Bunyak Filiz, Palaniappan Kannappan, Chagin Vadim, Cardoso M
Department of Computer Science, University of Missouri-Columbia, Columbia MO 65211-2060, USA.
Annu Int Conf IEEE Eng Med Biol Soc. 2009;2009:1424-8. doi: 10.1109/IEMBS.2009.5334168.
Fluorescently tagged proteins such as GFP-PCNA produce rich dynamically varying textural patterns of foci distributed in the nucleus. This enables the behavioral study of sub-cellular structures during different phases of the cell cycle. The varying punctuate patterns of fluorescence, drastic changes in SNR, shape and position during mitosis and abundance of touching cells, however, require more sophisticated algorithms for reliable automatic cell segmentation and lineage analysis. Since the cell nuclei are non-uniform in appearance, a distribution-based modeling of foreground classes is essential. The recently proposed graph partitioning active contours (GPAC) algorithm supports region descriptors and flexible distance metrics. We extend GPAC for fluorescence-based cell segmentation using regional density functions and dramatically improve its efficiency for segmentation from O(N(4)) to O(N(2)), for an image with N(2) pixels, making it practical and scalable for high throughput microscopy imaging studies.
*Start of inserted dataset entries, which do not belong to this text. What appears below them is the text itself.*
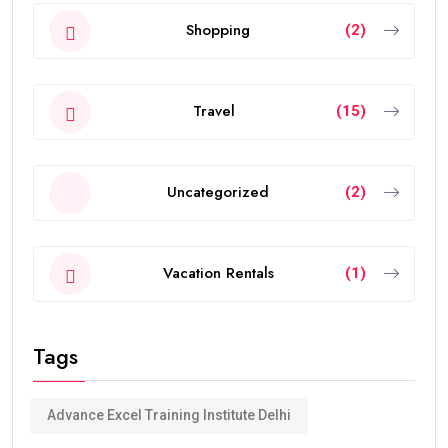
Shopping
(2)
Travel
(15)
Uncategorized
(2)
Vacation Rentals
(1)
Tags
Advance Excel Training Institute Delhi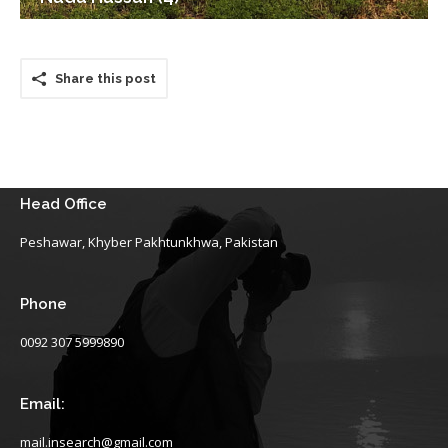
Share this post
Head Office
Peshawar, Khyber Pakhtunkhwa, Pakistan
Phone
0092 307 5999890
Email:
mail.insearch@gmail.com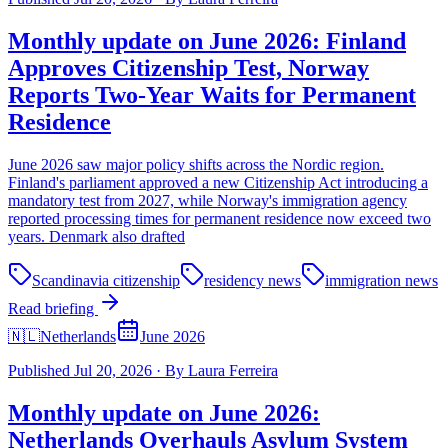
Monthly update on June 2026: Finland
Approves Citizenship Test, Norway
Reports Two-Year Waits for Permanent
Residence
June 2026 saw major policy shifts across the Nordic region.
Finland's parliament approved a new Citizenship Act introducing a
mandatory test from 2027, while Norway's immigration agency
reported processing times for permanent residence now exceed two
years. Denmark also drafted
Scandinavia citizenship
residency news
immigration news
Read briefing
🇳🇱
Netherlands
June 2026
Published
Jul 20, 2026
·
By
Laura Ferreira
Monthly update on June 2026:
Netherlands Overhauls Asylum System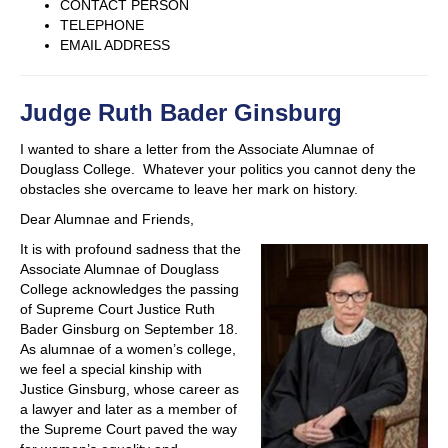
CONTACT PERSON
TELEPHONE
EMAIL ADDRESS
Judge Ruth Bader Ginsburg
I wanted to share a letter from the Associate Alumnae of
Douglass College. Whatever your politics you cannot deny the
obstacles she overcame to leave her mark on history.
Dear Alumnae and Friends,
It is with profound sadness that the
Associate Alumnae of Douglass
College acknowledges the passing
of Supreme Court Justice Ruth
Bader Ginsburg on September 18.
As alumnae of a women’s college,
we feel a special kinship with
Justice Ginsburg, whose career as
a lawyer and later as a member of
the Supreme Court paved the way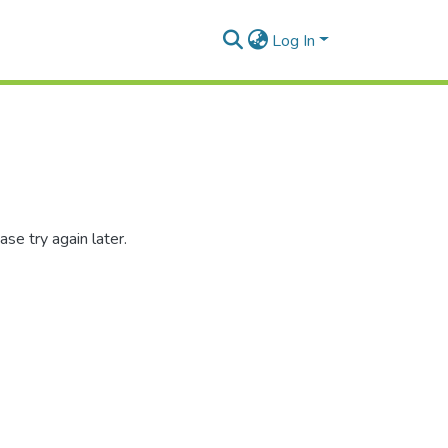
Log In
se try again later.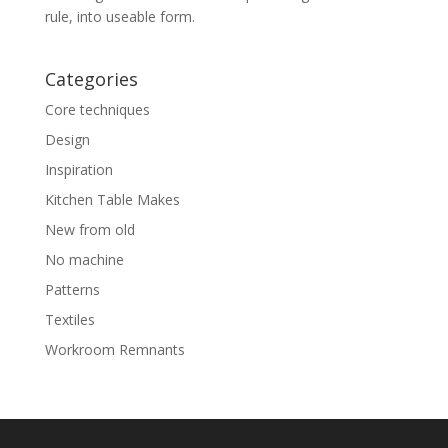
rule, into useable form.
Categories
Core techniques
Design
Inspiration
Kitchen Table Makes
New from old
No machine
Patterns
Textiles
Workroom Remnants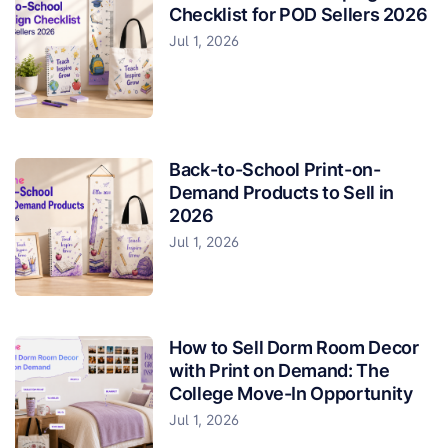
Checklist for POD Sellers 2026
Jul 1, 2026
Back-to-School Print-on-
Demand Products to Sell in
2026
Jul 1, 2026
How to Sell Dorm Room Decor
with Print on Demand: The
College Move-In Opportunity
Jul 1, 2026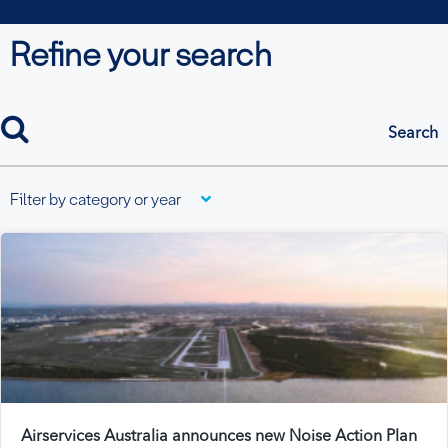
Refine your search
search
Filter by category or year
Airservices Australia announces new Noise Action Plan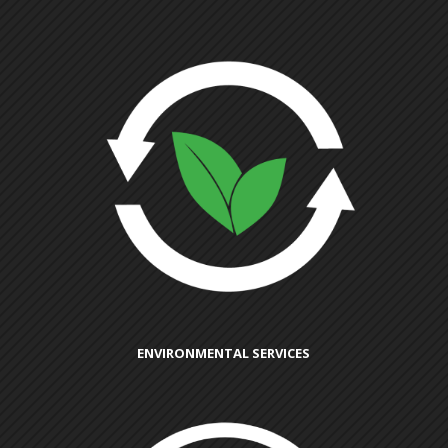
ENVIRONMENTAL SERVICES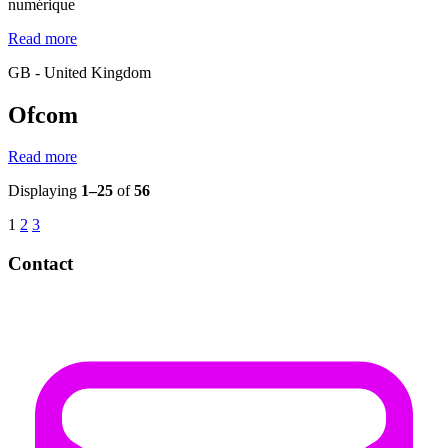
numérique
Read more
GB - United Kingdom
Ofcom
Read more
Displaying
1–25
of
56
1
2
3
Contact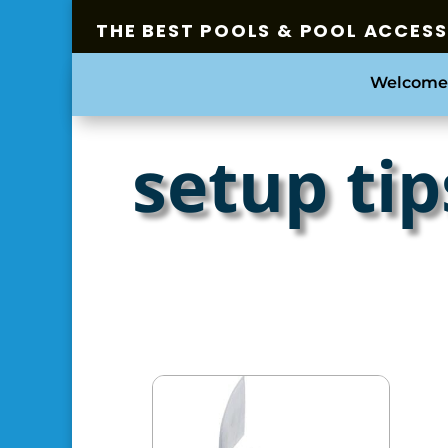
THE BEST POOLS & POOL ACCES
Welcome
setup tip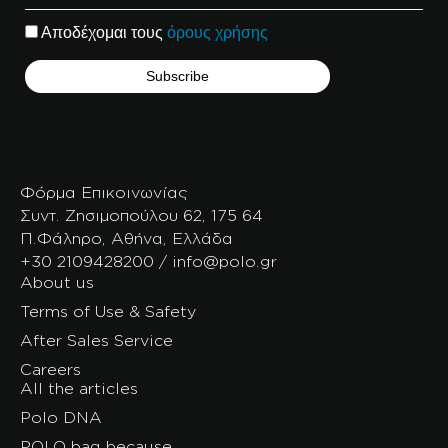
Αποδέχομαι τους
όρους χρήσης
Φόρμα Επικοινωνίας
Συντ. Ζησιμοπούλου 62, 175 64
Π.Φάληρο, Αθήνα, Ελλάδα
+30 2109428200 / info@polo.gr
About us
Terms of Use & Safety
After Sales Service
Careers
All the articles
Polo DNA
POLO bag because…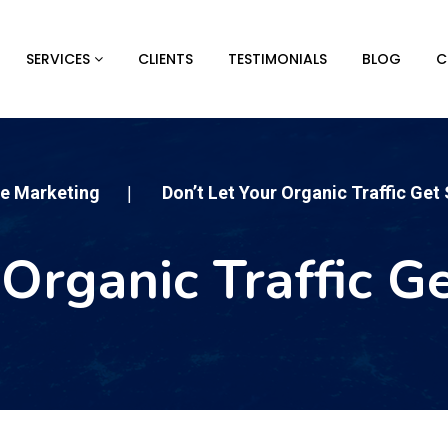
SERVICES
CLIENTS
TESTIMONIALS
BLOG
C
ne Marketing
Don’t Let Your Organic Traffic Get
|
 Organic Traffic G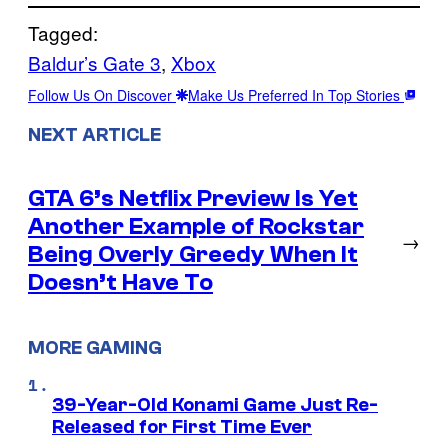
Tagged:
Baldur’s Gate 3
, 
Xbox
Follow Us On Discover
Make Us Preferred In Top Stories
NEXT ARTICLE
GTA 6’s Netflix Preview Is Yet
Another Example of Rockstar
→
Being Overly Greedy When It
Doesn’t Have To
MORE GAMING
39-Year-Old Konami Game Just Re-
Released for First Time Ever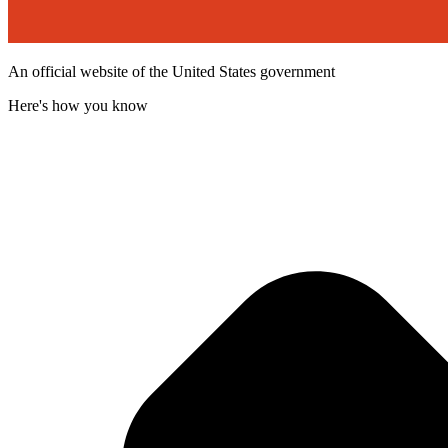
An official website of the United States government
Here's how you know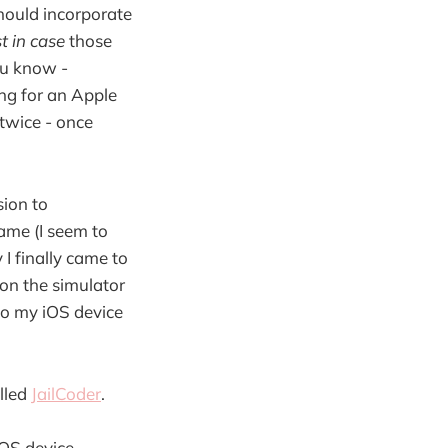
hould incorporate
st in case
those
ou know -
ing for an Apple
 twice - once
sion to
game (I seem to
I finally came to
on the simulator
to my iOS device
alled
JailCoder
.
iOS device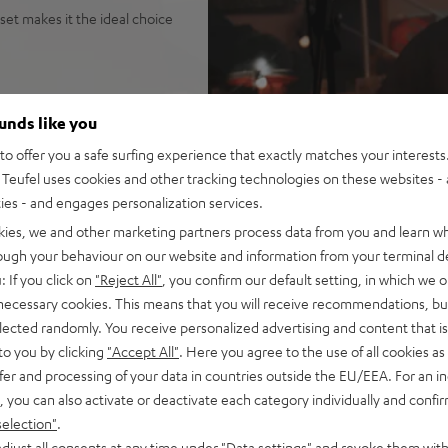
set makes it the ideal choice
ounds like you
tage, parties, gigs, public
o offer you a safe surfing experience that exactly matches your interests.
na Trench, yet high fidelity
Teufel uses cookies and other tracking technologies on these websites - 
it the loudest speaker in its
ties - and engages personalization services.
o configuration
kies, we and other marketing partners process data from you and learn w
uide for sparkling, silky
rough your behaviour on our website and information from your terminal de
isp, intelligible speech no
: If you click on
"Reject All"
, you confirm our default setting, in which we o
ortion-free playback with
 necessary cookies. This means that you will receive recommendations, bu
PA, this is HIFI at extreme
elected randomly. You receive personalized advertising and content that is 
to you by clicking
"Accept All"
. Here you agree to the use of all cookies as 
ansmission from iOS, Android,
fer and processing of your data in countries outside the EU/EEA. For an in
n stereo configuration, or
, you can also activate or deactivate each category individually and confi
in DJ mode
selection"
.
t all with Bluetooth, adjust
djust all consents at any time under "Data settings" and revoke them with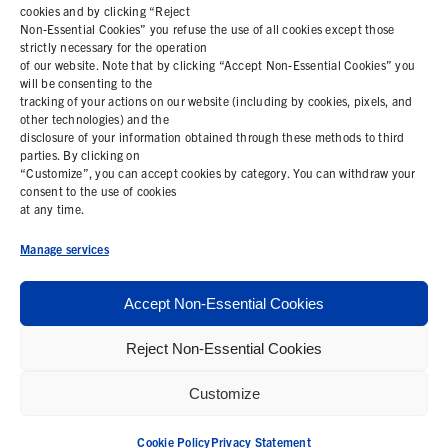
cookies and by clicking “Reject
Non-Essential Cookies” you refuse the use of all cookies except those
COOKIE POLICY
strictly necessary for the operation
of our website. Note that by clicking “Accept Non-Essential Cookies” you
PRIVACY STATEMENT
will be consenting to the
tracking of your actions on our website (including by cookies, pixels, and
other technologies) and the
disclosure of your information obtained through these methods to third
parties. By clicking on
Contact Us
“Customize”, you can accept cookies by category. You can withdraw your
consent to the use of cookies
+1 (978) 425 6500
at any time.
info@bemisworldwide.com
Manage services
Accept Non-Essential Cookies
Reject Non-Essential Cookies
© 2026 Bemis Associates Inc. All Rights Reserved
Customize
Privacy Policy
California Supply Chain Statement
Cookie Policy
Privacy Statement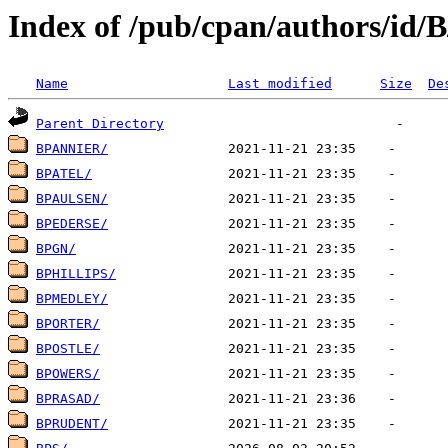
Index of /pub/cpan/authors/id/
Name
Last modified
Size
De
Parent Directory
BPANNIER/
BPATEL/
BPAULSEN/
BPEDERSE/
BPGN/
BPHILLIPS/
BPMEDLEY/
BPORTER/
BPOSTLE/
BPOWERS/
BPRASAD/
BPRUDENT/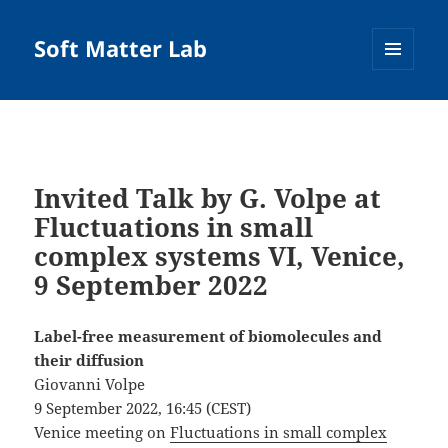
Soft Matter Lab
MENU
AND
WIDGETS
Invited Talk by G. Volpe at
Fluctuations in small
complex systems VI, Venice,
9 September 2022
Label-free measurement of biomolecules and
their diffusion
Giovanni Volpe
9 September 2022, 16:45 (CEST)
Venice meeting on
Fluctuations in small complex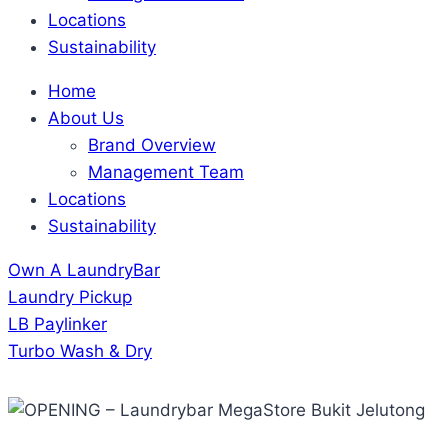
Locations
Sustainability
Home
About Us
Brand Overview
Management Team
Locations
Sustainability
Own A LaundryBar
Laundry Pickup
LB Paylinker
Turbo Wash & Dry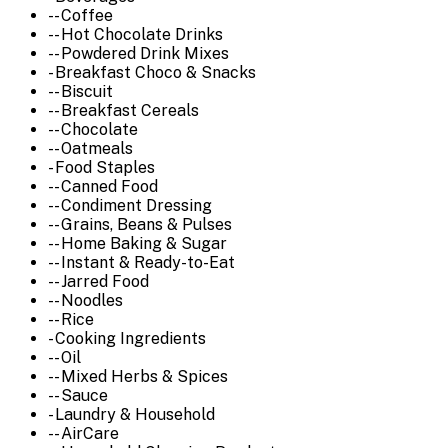
-- Coffee
-- Hot Chocolate Drinks
-- Powdered Drink Mixes
- Breakfast Choco & Snacks
-- Biscuit
-- Breakfast Cereals
-- Chocolate
-- Oatmeals
- Food Staples
-- Canned Food
-- Condiment Dressing
-- Grains, Beans & Pulses
-- Home Baking & Sugar
-- Instant & Ready-to-Eat
-- Jarred Food
-- Noodles
-- Rice
- Cooking Ingredients
-- Oil
-- Mixed Herbs & Spices
-- Sauce
- Laundry & Household
-- AirCare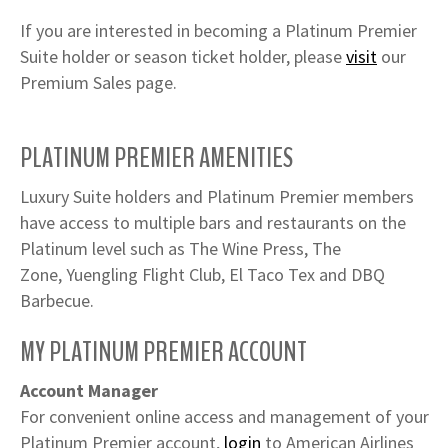
If you are interested in becoming a Platinum Premier
Suite holder or season ticket holder, please
visit
our
Premium Sales page.
PLATINUM PREMIER AMENITIES
Luxury Suite holders and Platinum Premier members
have access to multiple bars and restaurants on the
Platinum level such as
The Wine Press, The
Zone, Yuengling Flight Club, El Taco Tex and DBQ
Barbecue.
MY PLATINUM PREMIER ACCOUNT
Account Manager
For convenient online access and management of your
Platinum Premier account,
login
to American Airlines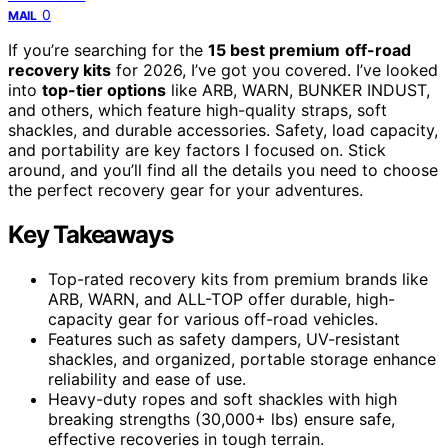
0
MAIL
If you’re searching for the
15 best premium
off-road
recovery kits
for 2026, I’ve got you covered. I’ve looked
into
top-tier options
like ARB, WARN, BUNKER INDUST,
and others, which feature high-quality straps, soft
shackles, and durable accessories. Safety, load capacity,
and portability are key factors I focused on. Stick
around, and you’ll find all the details you need to choose
the perfect recovery gear for your adventures.
Key Takeaways
Top-rated recovery kits from premium brands like
ARB, WARN, and ALL-TOP offer durable, high-
capacity gear for various off-road vehicles.
Features such as safety dampers, UV-resistant
shackles, and organized, portable storage enhance
reliability and ease of use.
Heavy-duty ropes and soft shackles with high
breaking strengths (30,000+ lbs) ensure safe,
effective recoveries in tough terrain.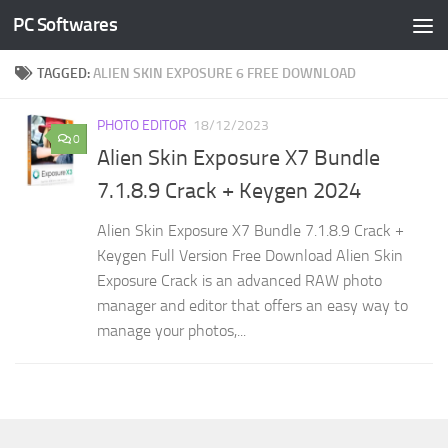
PC Softwares
Skip to content
TAGGED:
ALIEN SKIN EXPOSURE 6 FREE DOWNLOAD
PHOTO EDITOR
18/12/2023
0
Alien Skin Exposure X7 Bundle
7.1.8.9 Crack + Keygen 2024
Alien Skin Exposure X7 Bundle 7.1.8.9 Crack +
Keygen Full Version Free Download Alien Skin
Exposure Crack is an advanced RAW photo
manager and editor that offers an easy way to
manage your photos,...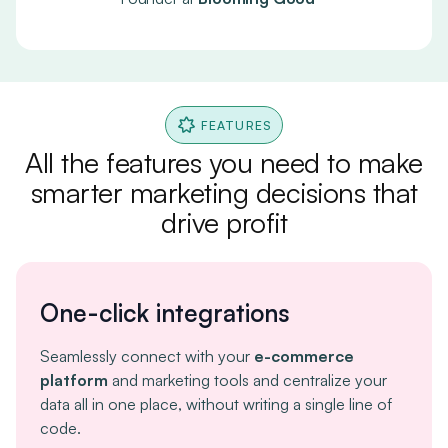
FEATURES
All the features you need to make
smarter marketing decisions that
drive profit
One-click integrations
Seamlessly connect with your
e-commerce
platform
and marketing tools and centralize your
data all in one place, without writing a single line of
code.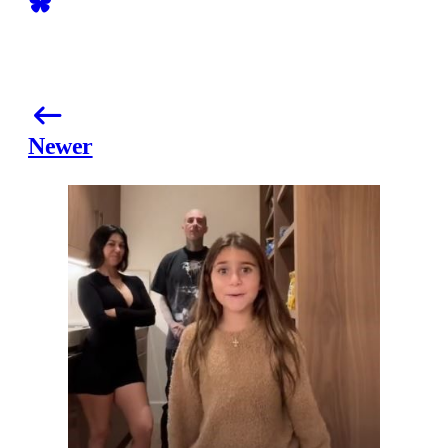
Newer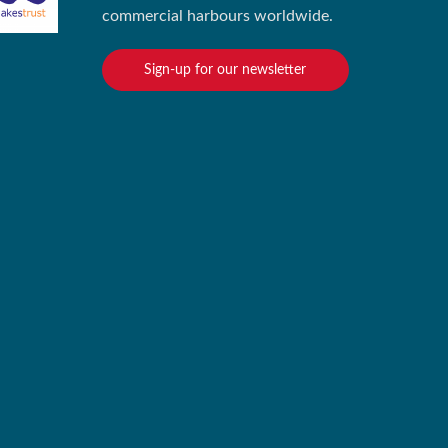
commercial harbours worldwide.
Sign-up for our newsletter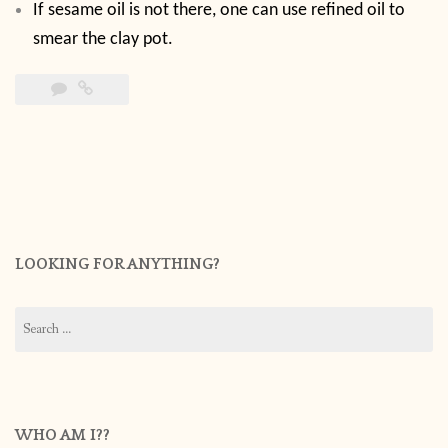
If sesame oil is not there, one can use refined oil to
smear the clay pot.
LOOKING FOR ANYTHING?
Search
for:
WHO AM I??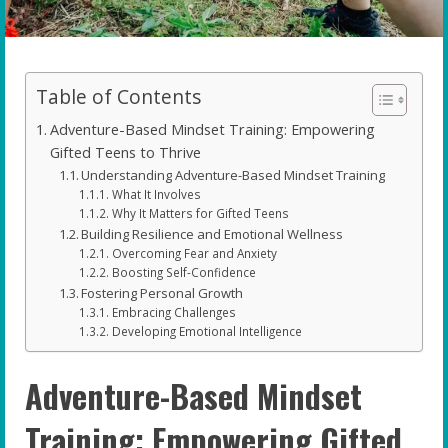
Table of Contents
Adventure-Based Mindset Training: Empowering
Gifted Teens to Thrive
Understanding Adventure-Based Mindset Training
What It Involves
Why It Matters for Gifted Teens
Building Resilience and Emotional Wellness
Overcoming Fear and Anxiety
Boosting Self-Confidence
Fostering Personal Growth
Embracing Challenges
Developing Emotional Intelligence
Adventure-Based Mindset
Training: Empowering Gifted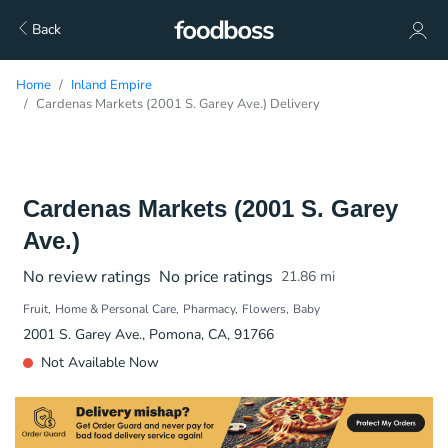
Back
Home
Inland Empire
Cardenas Markets (2001 S. Garey Ave.) Delivery
Cardenas Markets (2001 S. Garey
Ave.)
No review ratings
No price ratings
21.86
mi
Fruit
Home & Personal Care
Pharmacy
Flowers
Baby
2001 S. Garey Ave., Pomona, CA, 91766
Not Available Now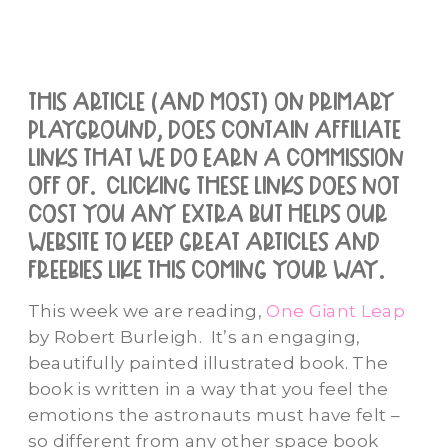
this article (and most) on primary
playground, does contain affiliate
links that we do earn a commission
off of. clicking these links does not
cost you any extra but helps our
website to keep great articles and
freebies like this coming your way.
This week we are reading,
One Giant Leap
by Robert Burleigh. It’s an engaging,
beautifully painted illustrated book. The
book is written in a way that you feel the
emotions the astronauts must have felt –
so different from any other space book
诸如绿色荧光蛋白标记的增殖细胞核抗原(GFP-PCNA)等荧光标记蛋白会在细胞核中产生丰富的、动态变化的焦点纹理模式。这使得在细胞周期的不同阶段对亚细胞结构进行行为研究成为可能。然而,荧光的点状模式变化、有丝分裂期间信噪比、形状和位置的剧烈变化以及接触细胞的数量众多,都需要更复杂的算法来进行可靠的自动细胞分割和谱系分析。由于细胞核外观不均匀,基于分布的前景类别建模至关重要。最近提出的图分割活动轮廓(GPAC)算法支持区域描述符和灵活的距离度量。我们使用区域密度函数扩展了GPAC用于基于荧光的细胞分割,并将其分割效率从O(N(4))显著提高到O(N(2)),对于具有N(2)个像素的图像,使其适用于高通量显微镜成像研究且具有可扩展性。